◆ **Texto de la página**:
◇ ◇ ◇ ◇ ◇
La complejidad es demasiada, la sensibilidad un invernadero bajo la cascada de estímulos que cualquiera de nosotros mastica casi sin filtrar. Casi como en un sueño, se inscribe la postal de una época indefinible: “Y el siglo era una cucaracha llorando / Y abrí una lata de atún y hallé un laberinto. / Ese laberinto era mi madre” (p. 234).

Ante tamaño desconcierto la forma no puede calcar un nudo borromeo o replicar los yambos de tiempos apolíneos. Al menos, para Barco, prima la sensación de fluidez, el desenfado de un verbo que bien puede evocar plastilina o zurcidos de lengua coloquial con metáforas captadas al vuelo de una caminata sin destino prefijado. O, a veces, rutina refrescada por el sabor de un pote de ceviche.

Así saca a colación a la tradición peruana, dialoga lo mismo con Verástegui que con Hinostroza, Blanca Varela o sus colegas de generación; asimismo alude a Bukowski o algún místico occidental, a grupos de rock como Bersuit, o nos invita a poner Mad Rush de Philip Glass. También al Jazz, cuya percusión persigue con el fraseo de los versos.

La propuesta del libro, la fuerza motriz que hackea la programación, acaso se delinea en el primer poema: “cómo armar otro libro que sea / síntesis de velocidad y hallazgo”. Es un desafío, una interrogante en cuyos signos nos perdemos y reencontramos. En los cuales podemos identificarnos u desapegarnos, ya que las ideas del vate se propugnan en tono que no es mera opinión ni veredicto de juicio final.

En esta sinuosa cordillera de versos, que recobra debates en muros de Facebook, retazos de viajes y espejismos del presidio pandémico, resuena de alguna manera la cadencia de la experiencia poética, ese silencio crispado que tan bien describió Marguerite Duras: «Escribir es también no hablar. Es callarse. Es aullar sin ruido.»

 

El cedazo de la percepción poética

Barco asume, con una curiosa mezcla de resignación y coraje, que ésta época ya desertó del lenguaje escrito, que la narrativa predominante es la de la imagen y los hipervínculos, que la informática y la publicidad fagocitaron al conocimiento.

Y, aun así, continúa escribiendo. Transcribiendo la metafísica de cuerpos exultantes y agotados, la ropa tendida y el afecto según Spinoza o la lucidez de Omar Khayyam, como si fuesen la pulpa que anima a esta realidad drenada de sentido.
◇ ◇ ◇ ◇ ◇
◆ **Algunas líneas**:
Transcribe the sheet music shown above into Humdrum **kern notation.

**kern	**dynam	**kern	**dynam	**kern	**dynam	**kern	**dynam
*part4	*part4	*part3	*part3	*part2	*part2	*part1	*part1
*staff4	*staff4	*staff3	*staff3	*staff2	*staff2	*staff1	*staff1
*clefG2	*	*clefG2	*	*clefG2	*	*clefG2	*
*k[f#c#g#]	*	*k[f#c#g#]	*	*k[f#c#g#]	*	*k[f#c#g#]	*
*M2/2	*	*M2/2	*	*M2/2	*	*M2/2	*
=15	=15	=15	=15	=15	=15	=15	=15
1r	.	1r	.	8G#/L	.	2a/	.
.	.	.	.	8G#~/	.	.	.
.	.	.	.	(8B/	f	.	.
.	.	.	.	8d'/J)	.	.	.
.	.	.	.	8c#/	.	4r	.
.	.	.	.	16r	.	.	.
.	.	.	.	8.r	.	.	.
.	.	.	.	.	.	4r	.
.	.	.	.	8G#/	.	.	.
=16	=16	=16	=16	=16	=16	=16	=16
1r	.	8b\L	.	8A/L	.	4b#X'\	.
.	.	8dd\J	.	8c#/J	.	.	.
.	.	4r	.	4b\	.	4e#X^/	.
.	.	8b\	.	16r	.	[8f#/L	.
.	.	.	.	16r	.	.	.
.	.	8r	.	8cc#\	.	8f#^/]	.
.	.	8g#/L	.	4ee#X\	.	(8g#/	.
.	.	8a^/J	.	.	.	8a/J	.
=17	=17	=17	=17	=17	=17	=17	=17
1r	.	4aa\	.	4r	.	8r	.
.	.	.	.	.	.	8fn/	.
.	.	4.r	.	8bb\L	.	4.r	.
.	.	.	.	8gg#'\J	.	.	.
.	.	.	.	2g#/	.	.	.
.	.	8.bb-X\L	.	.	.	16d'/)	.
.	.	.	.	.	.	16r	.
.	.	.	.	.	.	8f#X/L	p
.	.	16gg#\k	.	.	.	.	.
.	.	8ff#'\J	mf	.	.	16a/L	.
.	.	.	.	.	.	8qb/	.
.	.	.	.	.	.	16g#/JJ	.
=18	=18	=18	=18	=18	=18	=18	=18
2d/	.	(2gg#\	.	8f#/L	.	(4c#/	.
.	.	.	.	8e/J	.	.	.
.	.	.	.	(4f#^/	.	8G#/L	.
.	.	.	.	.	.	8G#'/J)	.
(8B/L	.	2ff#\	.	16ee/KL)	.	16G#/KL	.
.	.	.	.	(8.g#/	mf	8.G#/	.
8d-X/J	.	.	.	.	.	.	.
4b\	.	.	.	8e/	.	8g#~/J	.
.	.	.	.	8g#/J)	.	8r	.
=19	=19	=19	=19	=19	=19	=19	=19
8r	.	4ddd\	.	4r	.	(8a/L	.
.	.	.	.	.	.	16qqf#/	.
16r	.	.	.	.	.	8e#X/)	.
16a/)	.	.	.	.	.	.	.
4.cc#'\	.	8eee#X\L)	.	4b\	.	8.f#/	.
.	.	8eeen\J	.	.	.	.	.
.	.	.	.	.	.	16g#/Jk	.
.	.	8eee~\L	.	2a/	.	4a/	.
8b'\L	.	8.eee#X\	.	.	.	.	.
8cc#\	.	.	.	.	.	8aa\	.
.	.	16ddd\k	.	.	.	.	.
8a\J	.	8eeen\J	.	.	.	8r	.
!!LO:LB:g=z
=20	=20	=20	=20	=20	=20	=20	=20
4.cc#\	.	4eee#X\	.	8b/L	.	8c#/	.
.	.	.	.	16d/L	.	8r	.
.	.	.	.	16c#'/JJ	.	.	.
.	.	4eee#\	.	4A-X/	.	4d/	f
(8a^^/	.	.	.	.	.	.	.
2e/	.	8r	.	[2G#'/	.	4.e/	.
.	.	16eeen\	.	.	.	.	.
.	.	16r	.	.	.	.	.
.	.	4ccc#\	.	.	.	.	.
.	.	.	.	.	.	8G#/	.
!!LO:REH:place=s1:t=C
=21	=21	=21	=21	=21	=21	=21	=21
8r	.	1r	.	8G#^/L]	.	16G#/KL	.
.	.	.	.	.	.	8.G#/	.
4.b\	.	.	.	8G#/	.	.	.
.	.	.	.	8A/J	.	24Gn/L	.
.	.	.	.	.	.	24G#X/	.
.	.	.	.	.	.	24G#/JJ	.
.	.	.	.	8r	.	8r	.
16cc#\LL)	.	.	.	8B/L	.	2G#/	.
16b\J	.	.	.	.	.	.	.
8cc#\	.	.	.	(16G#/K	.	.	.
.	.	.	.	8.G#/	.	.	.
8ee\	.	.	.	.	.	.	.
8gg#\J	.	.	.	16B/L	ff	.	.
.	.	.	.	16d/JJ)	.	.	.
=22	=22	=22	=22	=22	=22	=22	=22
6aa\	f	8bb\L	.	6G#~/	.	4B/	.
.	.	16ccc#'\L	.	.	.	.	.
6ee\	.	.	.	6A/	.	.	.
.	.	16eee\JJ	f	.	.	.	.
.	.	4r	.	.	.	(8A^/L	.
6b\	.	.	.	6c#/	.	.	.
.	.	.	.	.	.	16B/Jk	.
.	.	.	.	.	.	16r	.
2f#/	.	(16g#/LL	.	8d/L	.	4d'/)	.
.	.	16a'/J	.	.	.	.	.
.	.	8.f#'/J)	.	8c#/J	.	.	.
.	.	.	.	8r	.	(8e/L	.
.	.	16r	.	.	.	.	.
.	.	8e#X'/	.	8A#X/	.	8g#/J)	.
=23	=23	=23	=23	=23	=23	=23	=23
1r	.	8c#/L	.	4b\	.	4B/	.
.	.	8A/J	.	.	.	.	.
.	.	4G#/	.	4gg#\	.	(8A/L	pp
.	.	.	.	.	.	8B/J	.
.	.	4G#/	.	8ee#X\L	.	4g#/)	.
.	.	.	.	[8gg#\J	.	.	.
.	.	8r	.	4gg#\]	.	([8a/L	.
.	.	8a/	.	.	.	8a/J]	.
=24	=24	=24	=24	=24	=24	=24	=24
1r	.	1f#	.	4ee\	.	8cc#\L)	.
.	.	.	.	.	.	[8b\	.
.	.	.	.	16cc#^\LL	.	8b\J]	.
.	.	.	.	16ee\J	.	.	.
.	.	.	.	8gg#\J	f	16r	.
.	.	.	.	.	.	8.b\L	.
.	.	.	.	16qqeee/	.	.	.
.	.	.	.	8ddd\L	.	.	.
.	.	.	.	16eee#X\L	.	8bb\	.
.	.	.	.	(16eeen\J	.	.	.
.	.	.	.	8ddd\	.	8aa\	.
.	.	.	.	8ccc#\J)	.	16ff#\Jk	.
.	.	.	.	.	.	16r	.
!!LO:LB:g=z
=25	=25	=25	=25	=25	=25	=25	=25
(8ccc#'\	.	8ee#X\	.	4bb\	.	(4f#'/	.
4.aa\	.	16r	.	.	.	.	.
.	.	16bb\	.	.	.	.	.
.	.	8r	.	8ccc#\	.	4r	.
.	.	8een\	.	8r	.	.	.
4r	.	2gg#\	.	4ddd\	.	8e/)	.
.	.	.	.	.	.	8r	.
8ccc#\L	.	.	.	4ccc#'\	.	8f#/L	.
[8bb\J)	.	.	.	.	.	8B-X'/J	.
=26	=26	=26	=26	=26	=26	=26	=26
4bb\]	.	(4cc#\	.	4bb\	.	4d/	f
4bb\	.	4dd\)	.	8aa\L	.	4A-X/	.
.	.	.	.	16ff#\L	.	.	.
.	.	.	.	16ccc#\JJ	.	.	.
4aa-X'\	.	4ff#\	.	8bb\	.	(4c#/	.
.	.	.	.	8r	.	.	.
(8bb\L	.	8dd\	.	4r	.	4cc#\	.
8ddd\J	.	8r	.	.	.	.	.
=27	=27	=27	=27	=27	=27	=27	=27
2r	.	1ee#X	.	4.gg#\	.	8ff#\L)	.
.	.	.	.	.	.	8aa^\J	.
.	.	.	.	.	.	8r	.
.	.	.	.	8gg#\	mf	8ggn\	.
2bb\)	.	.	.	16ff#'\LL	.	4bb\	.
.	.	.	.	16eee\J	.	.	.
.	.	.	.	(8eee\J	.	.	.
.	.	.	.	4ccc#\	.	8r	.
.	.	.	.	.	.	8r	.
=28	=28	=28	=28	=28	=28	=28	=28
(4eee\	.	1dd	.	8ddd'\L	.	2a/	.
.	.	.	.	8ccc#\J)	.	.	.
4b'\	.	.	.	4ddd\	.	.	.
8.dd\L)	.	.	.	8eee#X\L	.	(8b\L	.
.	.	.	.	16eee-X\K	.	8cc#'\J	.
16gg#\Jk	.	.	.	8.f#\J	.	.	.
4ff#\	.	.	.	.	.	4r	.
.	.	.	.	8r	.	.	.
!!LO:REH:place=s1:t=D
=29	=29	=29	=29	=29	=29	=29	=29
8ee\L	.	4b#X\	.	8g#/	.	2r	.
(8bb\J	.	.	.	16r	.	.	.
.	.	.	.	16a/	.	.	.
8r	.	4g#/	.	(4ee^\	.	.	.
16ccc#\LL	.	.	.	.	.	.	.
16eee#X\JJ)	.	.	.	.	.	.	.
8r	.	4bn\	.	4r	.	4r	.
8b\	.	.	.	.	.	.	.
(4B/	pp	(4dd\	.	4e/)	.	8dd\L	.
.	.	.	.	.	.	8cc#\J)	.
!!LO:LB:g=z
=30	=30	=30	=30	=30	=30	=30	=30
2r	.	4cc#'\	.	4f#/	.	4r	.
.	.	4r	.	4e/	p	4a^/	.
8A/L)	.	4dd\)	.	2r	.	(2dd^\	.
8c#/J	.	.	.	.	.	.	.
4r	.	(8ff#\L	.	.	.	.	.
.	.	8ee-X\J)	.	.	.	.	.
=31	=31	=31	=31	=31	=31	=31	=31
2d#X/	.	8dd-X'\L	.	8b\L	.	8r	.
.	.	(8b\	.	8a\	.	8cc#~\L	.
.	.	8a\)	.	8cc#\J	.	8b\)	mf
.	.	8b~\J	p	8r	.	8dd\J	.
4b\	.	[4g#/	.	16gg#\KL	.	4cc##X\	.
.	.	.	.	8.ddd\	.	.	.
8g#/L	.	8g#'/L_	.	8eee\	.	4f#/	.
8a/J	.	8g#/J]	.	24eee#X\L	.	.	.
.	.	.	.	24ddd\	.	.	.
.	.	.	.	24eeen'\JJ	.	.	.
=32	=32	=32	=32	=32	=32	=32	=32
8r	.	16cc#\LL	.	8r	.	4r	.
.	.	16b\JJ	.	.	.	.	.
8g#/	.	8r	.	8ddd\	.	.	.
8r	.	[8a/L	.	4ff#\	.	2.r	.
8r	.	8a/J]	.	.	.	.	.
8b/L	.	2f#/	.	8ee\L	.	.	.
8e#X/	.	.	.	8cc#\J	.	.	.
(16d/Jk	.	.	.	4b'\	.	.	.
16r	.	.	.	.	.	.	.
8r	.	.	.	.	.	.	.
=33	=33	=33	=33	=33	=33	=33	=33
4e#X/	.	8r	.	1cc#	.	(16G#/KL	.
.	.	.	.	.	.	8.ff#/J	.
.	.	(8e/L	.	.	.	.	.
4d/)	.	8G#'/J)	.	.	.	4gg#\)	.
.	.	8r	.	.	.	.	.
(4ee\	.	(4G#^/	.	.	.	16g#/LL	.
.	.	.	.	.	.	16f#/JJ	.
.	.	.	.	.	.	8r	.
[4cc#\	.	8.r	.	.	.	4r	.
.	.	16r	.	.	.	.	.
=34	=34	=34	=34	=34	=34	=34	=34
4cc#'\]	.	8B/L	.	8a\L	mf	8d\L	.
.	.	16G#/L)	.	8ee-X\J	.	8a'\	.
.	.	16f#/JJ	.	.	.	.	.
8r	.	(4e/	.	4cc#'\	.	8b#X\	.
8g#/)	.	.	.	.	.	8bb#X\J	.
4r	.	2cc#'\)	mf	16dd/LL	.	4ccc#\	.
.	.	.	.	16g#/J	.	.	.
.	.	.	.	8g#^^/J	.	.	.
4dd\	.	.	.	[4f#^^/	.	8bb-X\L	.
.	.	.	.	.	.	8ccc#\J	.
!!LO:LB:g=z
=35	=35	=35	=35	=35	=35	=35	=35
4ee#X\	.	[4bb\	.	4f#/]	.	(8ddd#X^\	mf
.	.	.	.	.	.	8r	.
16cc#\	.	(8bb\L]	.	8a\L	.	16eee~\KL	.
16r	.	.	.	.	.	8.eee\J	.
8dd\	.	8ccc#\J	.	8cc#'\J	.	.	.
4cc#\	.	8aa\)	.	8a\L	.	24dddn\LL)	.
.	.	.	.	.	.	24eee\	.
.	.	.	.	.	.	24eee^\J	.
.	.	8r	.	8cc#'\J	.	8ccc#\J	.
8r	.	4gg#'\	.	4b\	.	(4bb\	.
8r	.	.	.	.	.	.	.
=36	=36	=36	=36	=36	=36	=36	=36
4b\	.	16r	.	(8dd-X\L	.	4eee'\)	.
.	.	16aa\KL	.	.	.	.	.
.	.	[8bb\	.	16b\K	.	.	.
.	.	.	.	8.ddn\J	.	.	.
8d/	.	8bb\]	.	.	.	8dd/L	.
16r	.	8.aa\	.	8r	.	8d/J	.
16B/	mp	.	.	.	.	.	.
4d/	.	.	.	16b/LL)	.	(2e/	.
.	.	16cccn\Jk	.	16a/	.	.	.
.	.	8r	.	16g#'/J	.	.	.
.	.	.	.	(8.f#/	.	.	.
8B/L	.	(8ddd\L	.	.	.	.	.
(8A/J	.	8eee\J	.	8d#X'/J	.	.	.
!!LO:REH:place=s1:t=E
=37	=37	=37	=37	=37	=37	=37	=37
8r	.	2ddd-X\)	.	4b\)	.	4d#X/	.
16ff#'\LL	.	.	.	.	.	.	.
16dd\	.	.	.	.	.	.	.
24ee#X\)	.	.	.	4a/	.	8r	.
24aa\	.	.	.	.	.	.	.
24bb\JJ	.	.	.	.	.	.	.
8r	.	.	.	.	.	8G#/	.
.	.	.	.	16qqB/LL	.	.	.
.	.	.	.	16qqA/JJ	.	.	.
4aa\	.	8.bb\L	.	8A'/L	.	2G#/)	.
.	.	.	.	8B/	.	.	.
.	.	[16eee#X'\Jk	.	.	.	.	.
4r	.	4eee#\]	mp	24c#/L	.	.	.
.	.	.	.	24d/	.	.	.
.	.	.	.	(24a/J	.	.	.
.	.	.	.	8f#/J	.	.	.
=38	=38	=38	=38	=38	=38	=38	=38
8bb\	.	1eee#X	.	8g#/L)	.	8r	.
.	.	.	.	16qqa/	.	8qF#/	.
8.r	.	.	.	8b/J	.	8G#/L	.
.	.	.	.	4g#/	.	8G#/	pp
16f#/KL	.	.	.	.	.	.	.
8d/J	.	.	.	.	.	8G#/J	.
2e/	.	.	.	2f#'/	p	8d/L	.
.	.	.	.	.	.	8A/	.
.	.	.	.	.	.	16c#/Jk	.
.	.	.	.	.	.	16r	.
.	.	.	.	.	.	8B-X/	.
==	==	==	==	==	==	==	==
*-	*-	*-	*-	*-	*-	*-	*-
◇ ◇ ◇ ◇ ◇
◆ **Tu objetivo**:
Copia, por favor, sin cambios el pasaje de la reseña que se abre con las palabras "La complejidad es" y se cierra con "pote de ceviche.".

◆ **Solución de la tarea**:
La complejidad es demasiada, la sensibilidad un invernadero bajo la cascada de estímulos que cualquiera de nosotros mastica casi sin filtrar. Casi como en un sueño, se inscribe la postal de una época indefinible: “Y el siglo era una cucaracha llorando / Y abrí una lata de atún y hallé un laberinto. / Ese laberinto era mi madre” (p. 234).

Ante tamaño desconcierto la forma no puede calcar un nudo borromeo o replicar los yambos de tiempos apolíneos. Al menos, para Barco, prima la sensación de fluidez, el desenfado de un verbo que bien puede evocar plastilina o zurcidos de lengua coloquial con metáforas captadas al vuelo de una caminata sin destino prefijado. O, a veces, rutina refrescada por el sabor de un pote de ceviche.